### Problem requirements
Filter the entries for the word "bowl". Copy each line in which it occurs.

Supplied data START

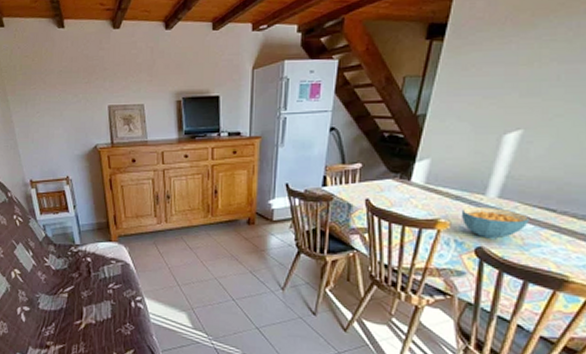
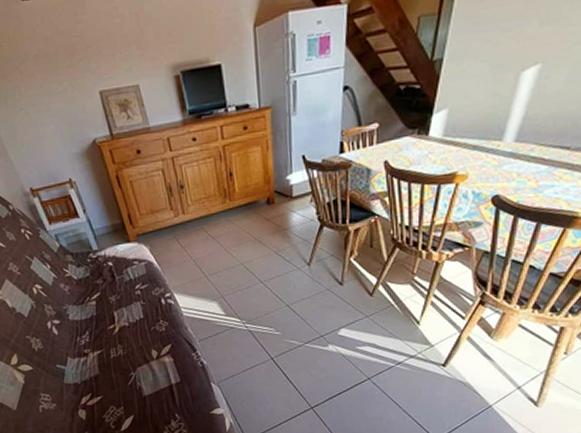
cereal bowl: present [461,207,529,239] -> none [478,152,544,186]

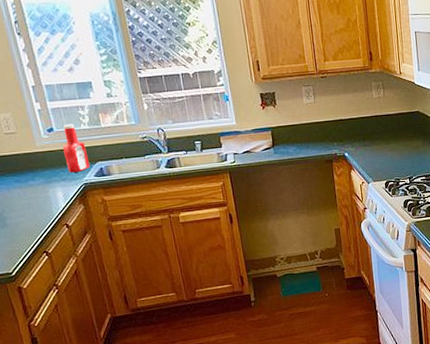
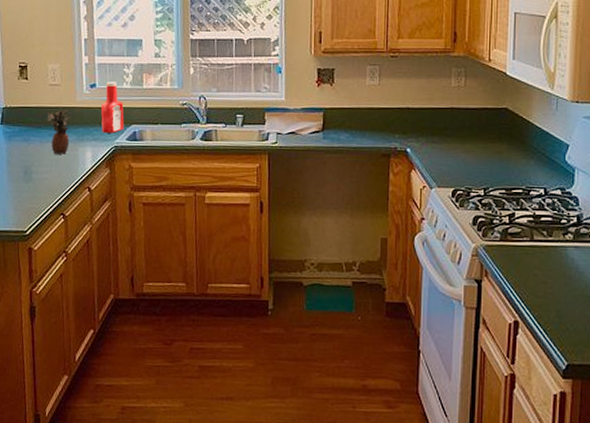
fruit: none [8,155,38,198] -> present [47,109,71,154]

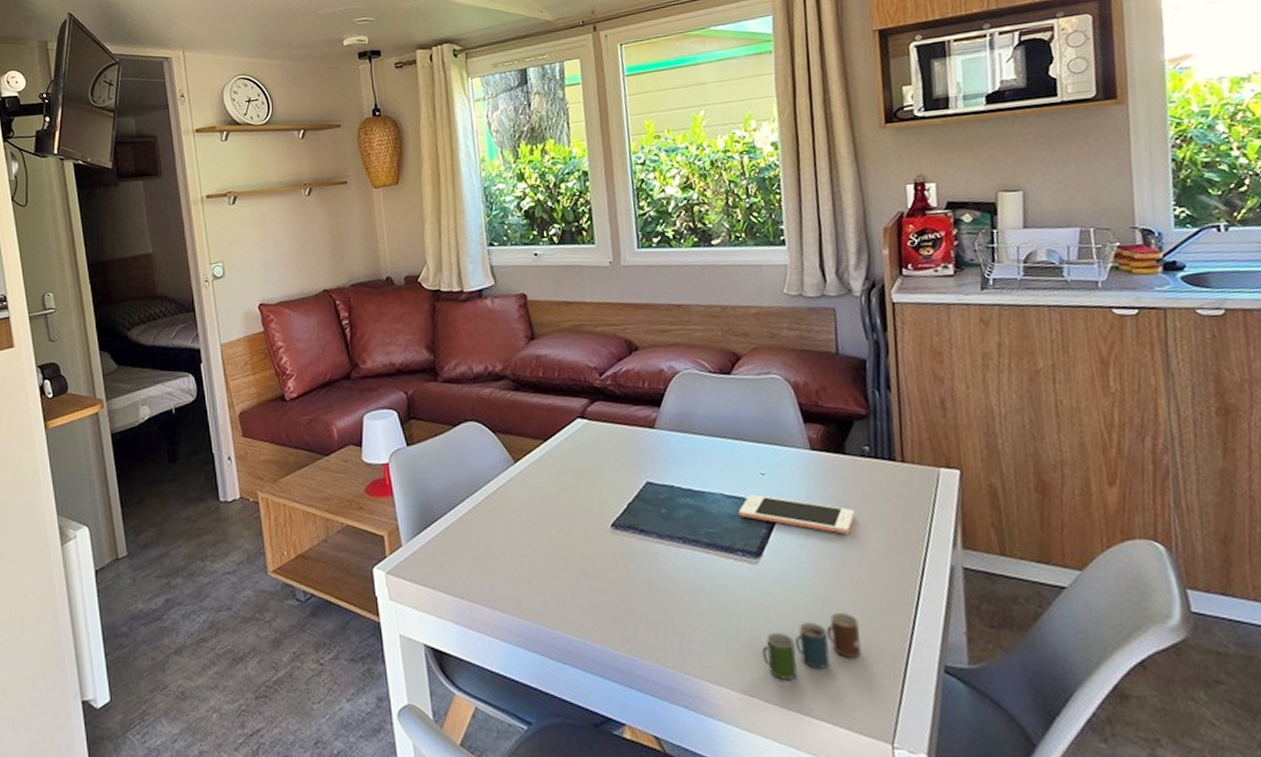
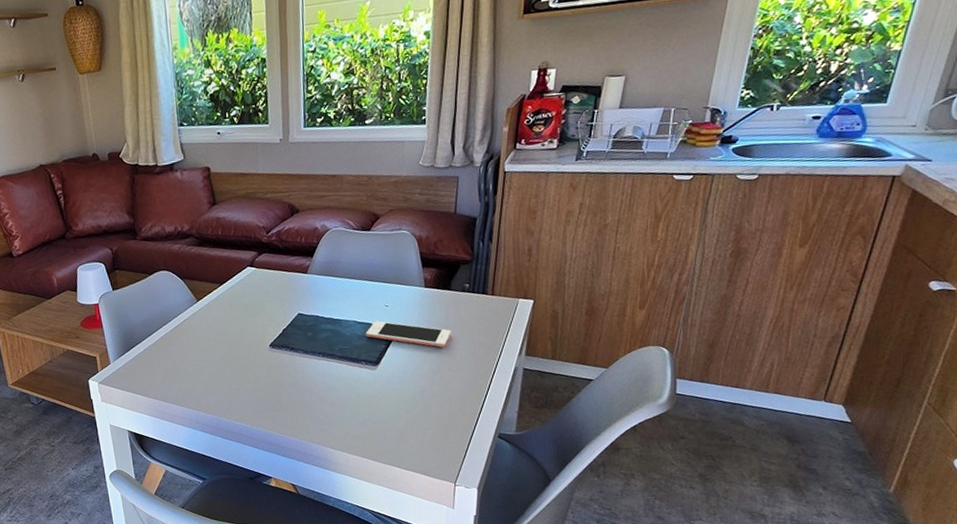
cup: present [761,612,862,680] -> none [372,400,444,446]

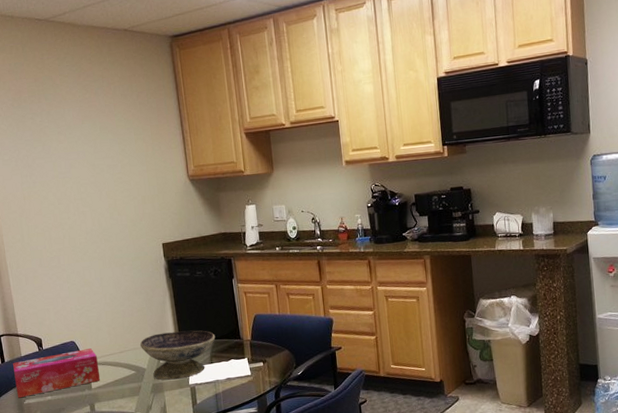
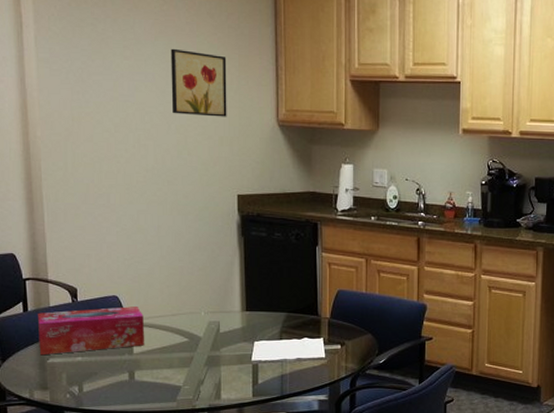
wall art: none [95,128,147,183] -> present [170,48,227,117]
decorative bowl: present [139,330,216,380] -> none [197,298,289,353]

Supplied data END

### Task answer
cereal bowl: present [461,207,529,239] -> none [478,152,544,186]
decorative bowl: present [139,330,216,380] -> none [197,298,289,353]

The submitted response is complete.